We have looked at a range of feminist ideas earlier in the course including Laura Mulvey, Judith Butler, Liesbet van Zoonen, the concept of post- or fourth-wave feminism and more. We now need to explore this further with a deeper understanding of bell hooks and van Zoonen.
Notes from the lesson
Watch this short extract from Orange is the New Black star Laverne Cox interviewing bell hooks at The New School in New York:
bell hooks is a highly influential radical black feminist.
She sees feminism as a struggle to end patriarchal oppression - it should be a serious political commitment rather than a fashionable lifestyle choice: “Feminism is a movement to end sexism, sexist exploitation and oppression”.
bell hooks also points to the importance of race and class when studying oppression.
Intersectionality
Intersectionality is defined as the common point of two forms of oppression and how they work against a particular group of people. For example, black feminism addresses both gender and race discrimination.
bell hooks suggests that race is so significant that the experiences of gender, class or sexuality-based discrimination cannot be fully understood without also considering race.
This is important when analysing power in society. For example, men generally have more power then women – but white, middle class western women generally have much more power than women from non-white backgrounds.
Liesbet van Zoonen
Liesbet van Zoonen is an influential feminist academic and linked gender roles and the media explicitly in her 1994 book Feminist Media Studies. Some of her key ideas:
- Gender is constructed through media language
- These constructions reflect cultural and historical contexts
- The objectification of the female body is a key construct of western culture (building on Mulvey – male gaze)
- If women have to be like men to be treated equally, then equality itself is repressive
You can find the further notes on van Zoonen in this Google document (you'll need your Greenford Google login to access).
Further feminist theory: blog tasks
Use our Media Factsheet archive on the M: drive Media Shared (M:\Resources\A Level\Media Factsheets) or here using your Greenford Google login. Find Media Factsheet #169 Further Feminist Theory, read the whole of the Factsheet and answer the following questions:
1) What definitions are offered by the factsheet for ‘feminism ‘and ‘patriarchy’?
2) Why did bell hooks publish her 1984 book ‘Feminist Theory: From Margin to Center’?
3) What aspects of feminism and oppression are the focus for a lot of bell hooks’s work?
4) What is intersectionality and what does hooks argue regarding this?
5) What did Liesbet van Zoonen conclude regarding the relationship between gender roles and the mass media?
6) Liesbet van Zoonen sees gender as socially constructed. What does this mean and which other media theorist we have studied does this link to?
7) How do feminists view women’s lifestyle magazines in different ways? Which view do you agree with?
8) In looking at the history of the colours pink and blue, van Zoonen suggests ideas gender ideas can evolve over time. Which other media theorist we have studied argues this and do you agree that gender roles are in a process of constant change? Can you suggest examples to support your view?
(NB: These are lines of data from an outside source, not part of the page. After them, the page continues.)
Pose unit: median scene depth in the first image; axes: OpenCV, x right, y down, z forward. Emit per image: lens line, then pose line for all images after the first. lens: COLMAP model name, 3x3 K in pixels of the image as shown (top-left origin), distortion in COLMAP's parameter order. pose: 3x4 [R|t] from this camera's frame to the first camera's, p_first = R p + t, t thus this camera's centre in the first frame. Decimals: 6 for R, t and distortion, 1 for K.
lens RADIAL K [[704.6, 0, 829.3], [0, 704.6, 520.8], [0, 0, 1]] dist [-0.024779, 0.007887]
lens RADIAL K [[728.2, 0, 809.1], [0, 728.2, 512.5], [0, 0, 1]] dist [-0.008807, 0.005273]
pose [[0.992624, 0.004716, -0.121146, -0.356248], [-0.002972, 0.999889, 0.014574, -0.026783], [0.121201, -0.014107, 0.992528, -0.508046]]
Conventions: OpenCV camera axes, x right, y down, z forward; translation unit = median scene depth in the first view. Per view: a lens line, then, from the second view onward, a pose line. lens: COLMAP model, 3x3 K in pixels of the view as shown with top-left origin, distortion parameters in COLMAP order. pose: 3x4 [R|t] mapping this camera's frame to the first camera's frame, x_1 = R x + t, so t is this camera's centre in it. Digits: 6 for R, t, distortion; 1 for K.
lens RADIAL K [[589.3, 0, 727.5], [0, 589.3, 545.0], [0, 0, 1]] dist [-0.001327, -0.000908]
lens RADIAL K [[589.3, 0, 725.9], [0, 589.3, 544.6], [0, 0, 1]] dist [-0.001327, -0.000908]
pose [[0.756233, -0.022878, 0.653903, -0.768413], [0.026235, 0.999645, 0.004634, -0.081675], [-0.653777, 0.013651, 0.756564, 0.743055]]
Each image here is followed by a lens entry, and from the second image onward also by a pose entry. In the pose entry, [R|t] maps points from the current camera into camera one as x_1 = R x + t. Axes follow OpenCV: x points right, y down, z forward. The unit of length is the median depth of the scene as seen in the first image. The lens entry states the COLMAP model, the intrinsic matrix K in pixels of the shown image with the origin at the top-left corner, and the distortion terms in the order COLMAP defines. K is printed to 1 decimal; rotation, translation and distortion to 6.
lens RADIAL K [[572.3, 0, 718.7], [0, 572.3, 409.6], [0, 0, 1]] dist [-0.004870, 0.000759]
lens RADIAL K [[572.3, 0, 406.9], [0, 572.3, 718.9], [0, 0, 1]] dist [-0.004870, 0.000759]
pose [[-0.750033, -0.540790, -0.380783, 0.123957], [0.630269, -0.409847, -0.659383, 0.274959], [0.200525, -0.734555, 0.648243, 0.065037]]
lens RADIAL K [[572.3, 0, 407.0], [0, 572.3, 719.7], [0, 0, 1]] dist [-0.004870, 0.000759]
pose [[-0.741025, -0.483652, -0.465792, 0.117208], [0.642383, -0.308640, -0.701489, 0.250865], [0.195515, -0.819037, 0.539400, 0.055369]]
9) What are the five aspects van Zoonen suggests are significant in determining the influence of the media?
10) What other media theorist can be linked to van Zoonen’s readings of the media?
11) Van Zoonen discusses ‘transmission models of communication’. She suggests women are oppressed by the dominant culture and therefore take in representations that do not reflect their view of the world. What other theory and idea (that we have studied recently) can this be linked to?
12) Finally, van Zoonen has built on the work of bell hooks by exploring power and feminism. She suggests that power is not a binary male/female issue but reflects the “multiplicity of relations of subordination”. How does this link to bell hooks views on feminism and intersectionality?
Extension task
If you’re interested in some of these ideas, there is plenty more reading and watching you can do. For example, watch this TEDx talk by renowned Nigerian/American novelist Chimamanda Ngozi Adichie ‘We should all be feminists’:
The Factsheet questions must be completed for homework if you don't finish in the lesson - due date on Google Classroom.